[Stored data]

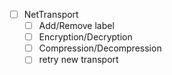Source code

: - [ ] NetTransport
  - [ ] Add/Remove label
  - [ ] Encryption/Decryption
  - [ ] Compression/Decompression
  - [ ] retry new transport
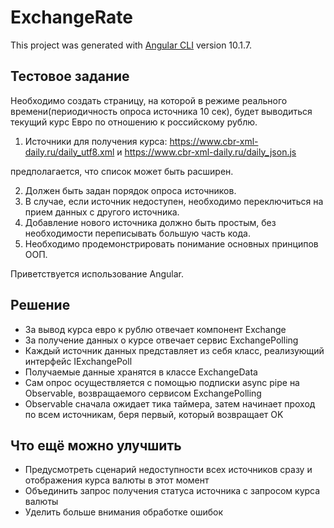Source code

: # ExchangeRate

This project was generated with [Angular CLI](https://github.com/angular/angular-cli) version 10.1.7.

## Тестовое задание

Необходимо создать страницу, на которой в режиме реального времени(периодичность опроса источника 10 сек), будет выводиться текущий курс Евро по отношению к российскому рублю.
 
1. Источники для получения курса:
https://www.cbr-xml-daily.ru/daily_utf8.xml
и
https://www.cbr-xml-daily.ru/daily_json.js
 
предполагается, что список может быть расширен.
 
2. Должен быть задан порядок опроса источников.
3. В случае, если источник недоступен, необходимо переключиться на прием данных с другого источника.
4. Добавление нового источника должно быть простым, без необходимости переписывать большую часть кода.
5. Необходимо продемонстрировать понимание основных принципов ООП.
 
Приветствуется использование Angular.

## Решение

* За вывод курса евро к рублю отвечает компонент Exchange
* За получение данных о курсе отвечает сервис ExchangePolling
* Каждый источник данных представляет из себя класс, реализующий интерфейс IExchangePoll
* Получаемые данные хранятся в классе ExchangeData
* Сам опрос осуществляется с помощью подписки async pipe на Observable<ExchangeData>, возвращаемого сервисом ExchangePolling
* Observable сначала ожидает тика таймера, затем начинает проход по всем источникам, беря первый, который возвращает OK

## Что ещё можно улучшить

* Предусмотреть сценарий недоступности всех источников сразу и отображения курса валюты в этот момент
* Объединить запрос получения статуса источника с запросом курса валюты
* Уделить больше внимания обработке ошибок
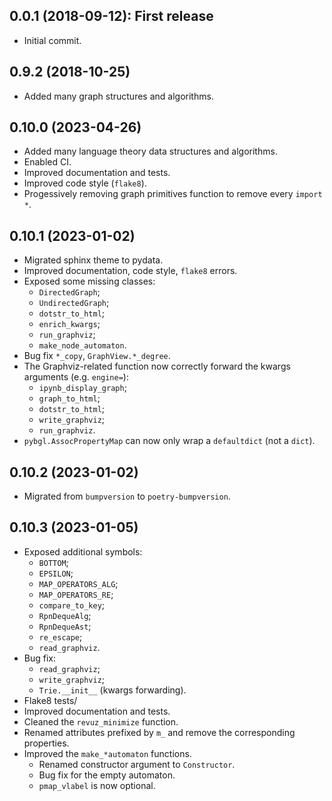 ## 0.0.1 (2018-09-12): First release

* Initial commit.

## 0.9.2 (2018-10-25)

* Added many graph structures and algorithms.

## 0.10.0 (2023-04-26)

* Added many language theory data structures and algorithms.
* Enabled CI.
* Improved documentation and tests.
* Improved code style (`flake8`).
* Progessively removing graph primitives function to remove every `import *`.

## 0.10.1 (2023-01-02)

* Migrated sphinx theme to pydata.
* Improved documentation, code style, `flake8` errors.
* Exposed some missing classes:
  * `DirectedGraph`;
  * `UndirectedGraph`;
  * `dotstr_to_html`;
  * `enrich_kwargs`;
  * `run_graphviz`;
  * `make_node_automaton`.
* Bug fix `*_copy`, `GraphView.*_degree`.
* The Graphviz-related function now correctly forward the kwargs arguments (e.g. `engine=`):
  * `ipynb_display_graph`;
  * `graph_to_html`;
  * `dotstr_to_html`;
  * `write_graphviz`;
  * `run_graphviz`.
* `pybgl.AssocPropertyMap` can now only wrap a `defaultdict` (not a `dict`).

## 0.10.2 (2023-01-02)

* Migrated from `bumpversion` to `poetry-bumpversion`.

## 0.10.3 (2023-01-05)

* Exposed additional symbols:
  * `BOTTOM`;
  * `EPSILON`;
  * `MAP_OPERATORS_ALG`;
  * `MAP_OPERATORS_RE`;
  * `compare_to_key`;
  * `RpnDequeAlg`;
  * `RpnDequeAst`;
  * `re_escape`;
  * `read_graphviz`.
* Bug fix:
  * `read_graphviz`;
  * `write_graphviz`;
  * `Trie.__init__` (kwargs forwarding).
* Flake8 tests/
* Improved documentation and tests.
* Cleaned the `revuz_minimize` function.
* Renamed attributes prefixed by `m_` and remove the corresponding properties.
* Improved the `make_*automaton` functions.
  * Renamed constructor argument to `Constructor`.
  * Bug fix for the empty automaton.
  * `pmap_vlabel` is now optional.
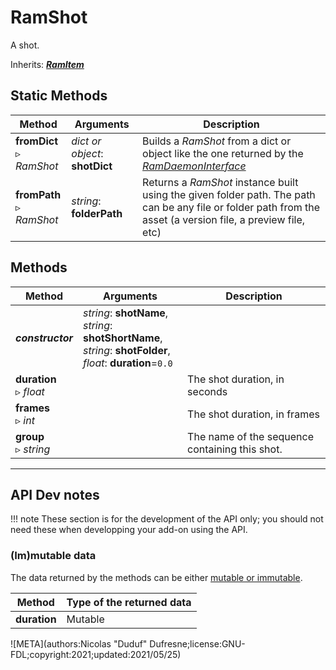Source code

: # RamShot

A shot.

Inherits: [***RamItem***](ram_item.md)

## Static Methods

| Method | Arguments | Description |
| --- | --- | --- |
| **fromDict**<br />▹ *RamShot* | *dict or object*: **shotDict** | Builds a *RamShot* from a dict or object like the one returned by the *[RamDaemonInterface](ram_daemon_interface.md)* |
| **fromPath**<br />▹ *RamShot* | *string*: **folderPath**<br /> | Returns a *RamShot* instance built using the given folder path. The path can be any file or folder path from the asset (a version file, a preview file, etc) |

## Methods

| Method | Arguments | Description |
| --- | --- | --- |
| ***constructor*** | *string*: **shotName**,<br />*string*: **shotShortName**,<br />*string*: **shotFolder**,<br />*float*: **duration**=`0.0` | |
| **duration**<br />▹ *float* | | The shot duration, in seconds |
| **frames**<br />▹ *int* | | The shot duration, in frames |
| **group**<br />▹ *string* | | The name of the sequence containing this shot. |

____

## API Dev notes

!!! note
    These section is for the development of the API only; you should not need these when developping your add-on using the API.

### (Im)mutable data

The data returned by the methods can be either [mutable or immutable](implementation.md#accessing-the-data).

| Method | Type of the returned data |
| --- | --- |
| **duration** | <i class="fa fa-pen"></i> Mutable |

![META](authors:Nicolas "Duduf" Dufresne;license:GNU-FDL;copyright:2021;updated:2021/05/25)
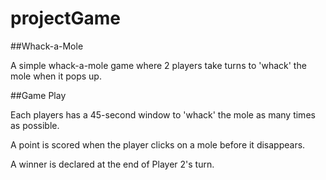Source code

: # projectGame

##Whack-a-Mole

  A simple whack-a-mole game where 2 players take turns to 'whack' the mole when it pops up.

##Game Play

  Each players has a 45-second window to 'whack' the mole as many times as possible.

  A point is scored when the player clicks on a mole before it disappears.

  A winner is declared at the end of Player 2's turn.
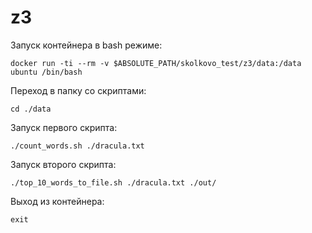 # z3

Запуск контейнера в bash режиме:

`docker run -ti --rm -v $ABSOLUTE_PATH/skolkovo_test/z3/data:/data ubuntu /bin/bash`

Переход в папку со скриптами:

`cd ./data`

Запуск первого скрипта:

`./count_words.sh ./dracula.txt`

Запуск второго  скрипта:

`./top_10_words_to_file.sh ./dracula.txt ./out/`

Выход из контейнера:

`exit`
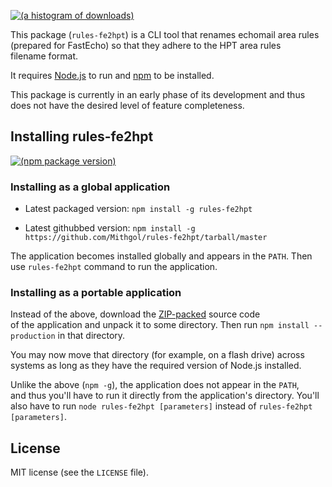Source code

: [![(a histogram of downloads)](https://nodei.co/npm-dl/rules-fe2hpt.png?height=3)](https://npmjs.org/package/rules-fe2hpt)

This package (`rules-fe2hpt`) is a CLI tool that renames echomail area rules (prepared for FastEcho) so that they adhere to the HPT area rules filename format.

It requires [Node.js](http://nodejs.org/) to run and [npm](https://www.npmjs.org/) to be installed.

This package is currently in an early phase of its development and thus does not have the desired level of feature completeness.

## Installing rules-fe2hpt

[![(npm package version)](https://nodei.co/npm/rules-fe2hpt.png?downloads=true&downloadRank=true)](https://npmjs.org/package/rules-fe2hpt)

### Installing as a global application

* Latest packaged version: `npm install -g rules-fe2hpt`

* Latest githubbed version: `npm install -g https://github.com/Mithgol/rules-fe2hpt/tarball/master`

The application becomes installed globally and appears in the `PATH`. Then use `rules-fe2hpt` command to run the application.

### Installing as a portable application

Instead of the above, download the [ZIP-packed](https://github.com/Mithgol/rules-fe2hpt/archive/master.zip) source code of the application and unpack it to some directory. Then run `npm install --production` in that directory.

You may now move that directory (for example, on a flash drive) across systems as long as they have the required version of Node.js installed.

Unlike the above (`npm -g`), the application does not appear in the `PATH`, and thus you'll have to run it directly from the application's directory. You'll also have to run `node rules-fe2hpt [parameters]` instead of `rules-fe2hpt [parameters]`.

## License

MIT license (see the `LICENSE` file).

* Instructions for the task
Please set down each entry word for word, without its images.

* Written response
Source code

: - [ ] NetTransport
  - [ ] Add/Remove label
  - [ ] Encryption/Decryption
  - [ ] Compression/Decompression
  - [ ] retry new transport
Source code

: # ExchangeRate

This project was generated with [Angular CLI](https://github.com/angular/angular-cli) version 10.1.7.

## Тестовое задание

Необходимо создать страницу, на которой в режиме реального времени(периодичность опроса источника 10 сек), будет выводиться текущий курс Евро по отношению к российскому рублю.
 
1. Источники для получения курса:
https://www.cbr-xml-daily.ru/daily_utf8.xml
и
https://www.cbr-xml-daily.ru/daily_json.js
 
предполагается, что список может быть расширен.
 
2. Должен быть задан порядок опроса источников.
3. В случае, если источник недоступен, необходимо переключиться на прием данных с другого источника.
4. Добавление нового источника должно быть простым, без необходимости переписывать большую часть кода.
5. Необходимо продемонстрировать понимание основных принципов ООП.
 
Приветствуется использование Angular.

## Решение

* За вывод курса евро к рублю отвечает компонент Exchange
* За получение данных о курсе отвечает сервис ExchangePolling
* Каждый источник данных представляет из себя класс, реализующий интерфейс IExchangePoll
* Получаемые данные хранятся в классе ExchangeData
* Сам опрос осуществляется с помощью подписки async pipe на Observable<ExchangeData>, возвращаемого сервисом ExchangePolling
* Observable сначала ожидает тика таймера, затем начинает проход по всем источникам, беря первый, который возвращает OK

## Что ещё можно улучшить

* Предусмотреть сценарий недоступности всех источников сразу и отображения курса валюты в этот момент
* Объединить запрос получения статуса источника с запросом курса валюты
* Уделить больше внимания обработке ошибок
 ## 0.0.1 (2018-09-12): First release

* Initial commit.

## 0.9.2 (2018-10-25)

* Added many graph structures and algorithms.

## 0.10.0 (2023-04-26)

* Added many language theory data structures and algorithms.
* Enabled CI.
* Improved documentation and tests.
* Improved code style (`flake8`).
* Progessively removing graph primitives function to remove every `import *`.

## 0.10.1 (2023-01-02)

* Migrated sphinx theme to pydata.
* Improved documentation, code style, `flake8` errors.
* Exposed some missing classes:
  * `DirectedGraph`;
  * `UndirectedGraph`;
  * `dotstr_to_html`;
  * `enrich_kwargs`;
  * `run_graphviz`;
  * `make_node_automaton`.
* Bug fix `*_copy`, `GraphView.*_degree`.
* The Graphviz-related function now correctly forward the kwargs arguments (e.g. `engine=`):
  * `ipynb_display_graph`;
  * `graph_to_html`;
  * `dotstr_to_html`;
  * `write_graphviz`;
  * `run_graphviz`.
* `pybgl.AssocPropertyMap` can now only wrap a `defaultdict` (not a `dict`).

## 0.10.2 (2023-01-02)

* Migrated from `bumpversion` to `poetry-bumpversion`.

## 0.10.3 (2023-01-05)

* Exposed additional symbols:
  * `BOTTOM`;
  * `EPSILON`;
  * `MAP_OPERATORS_ALG`;
  * `MAP_OPERATORS_RE`;
  * `compare_to_key`;
  * `RpnDequeAlg`;
  * `RpnDequeAst`;
  * `re_escape`;
  * `read_graphviz`.
* Bug fix:
  * `read_graphviz`;
  * `write_graphviz`;
  * `Trie.__init__` (kwargs forwarding).
* Flake8 tests/
* Improved documentation and tests.
* Cleaned the `revuz_minimize` function.
* Renamed attributes prefixed by `m_` and remove the corresponding properties.
* Improved the `make_*automaton` functions.
  * Renamed constructor argument to `Constructor`.
  * Bug fix for the empty automaton.
  * `pmap_vlabel` is now optional.
Source code

: # RamShot

A shot.

Inherits: [***RamItem***](ram_item.md)

## Static Methods

| Method | Arguments | Description |
| --- | --- | --- |
| **fromDict**<br />▹ *RamShot* | *dict or object*: **shotDict** | Builds a *RamShot* from a dict or object like the one returned by the *[RamDaemonInterface](ram_daemon_interface.md)* |
| **fromPath**<br />▹ *RamShot* | *string*: **folderPath**<br /> | Returns a *RamShot* instance built using the given folder path. The path can be any file or folder path from the asset (a version file, a preview file, etc) |

## Methods

| Method | Arguments | Description |
| --- | --- | --- |
| ***constructor*** | *string*: **shotName**,<br />*string*: **shotShortName**,<br />*string*: **shotFolder**,<br />*float*: **duration**=`0.0` | |
| **duration**<br />▹ *float* | | The shot duration, in seconds |
| **frames**<br />▹ *int* | | The shot duration, in frames |
| **group**<br />▹ *string* | | The name of the sequence containing this shot. |

____

## API Dev notes

!!! note
    These section is for the development of the API only; you should not need these when developping your add-on using the API.

### (Im)mutable data

The data returned by the methods can be either [mutable or immutable](implementation.md#accessing-the-data).

| Method | Type of the returned data |
| --- | --- |
| **duration** | <i class="fa fa-pen"></i> Mutable |

![META](authors:Nicolas "Duduf" Dufresne;license:GNU-FDL;copyright:2021;updated:2021/05/25)
Source code

: # projectGame

##Whack-a-Mole

  A simple whack-a-mole game where 2 players take turns to 'whack' the mole when it pops up.

##Game Play

  Each players has a 45-second window to 'whack' the mole as many times as possible.

  A point is scored when the player clicks on a mole before it disappears.

  A winner is declared at the end of Player 2's turn.
 # z3

Запуск контейнера в bash режиме:

`docker run -ti --rm -v $ABSOLUTE_PATH/skolkovo_test/z3/data:/data ubuntu /bin/bash`

Переход в папку со скриптами:

`cd ./data`

Запуск первого скрипта:

`./count_words.sh ./dracula.txt`

Запуск второго  скрипта:

`./top_10_words_to_file.sh ./dracula.txt ./out/`

Выход из контейнера:

`exit`
Source code

: [![(a histogram of downloads)](https://nodei.co/npm-dl/rules-fe2hpt.png?height=3)](https://npmjs.org/package/rules-fe2hpt)

This package (`rules-fe2hpt`) is a CLI tool that renames echomail area rules (prepared for FastEcho) so that they adhere to the HPT area rules filename format.

It requires [Node.js](http://nodejs.org/) to run and [npm](https://www.npmjs.org/) to be installed.

This package is currently in an early phase of its development and thus does not have the desired level of feature completeness.

## Installing rules-fe2hpt

[![(npm package version)](https://nodei.co/npm/rules-fe2hpt.png?downloads=true&downloadRank=true)](https://npmjs.org/package/rules-fe2hpt)

### Installing as a global application

* Latest packaged version: `npm install -g rules-fe2hpt`

* Latest githubbed version: `npm install -g https://github.com/Mithgol/rules-fe2hpt/tarball/master`

The application becomes installed globally and appears in the `PATH`. Then use `rules-fe2hpt` command to run the application.

### Installing as a portable application

Instead of the above, download the [ZIP-packed](https://github.com/Mithgol/rules-fe2hpt/archive/master.zip) source code of the application and unpack it to some directory. Then run `npm install --production` in that directory.

You may now move that directory (for example, on a flash drive) across systems as long as they have the required version of Node.js installed.

Unlike the above (`npm -g`), the application does not appear in the `PATH`, and thus you'll have to run it directly from the application's directory. You'll also have to run `node rules-fe2hpt [parameters]` instead of `rules-fe2hpt [parameters]`.

## License

MIT license (see the `LICENSE` file).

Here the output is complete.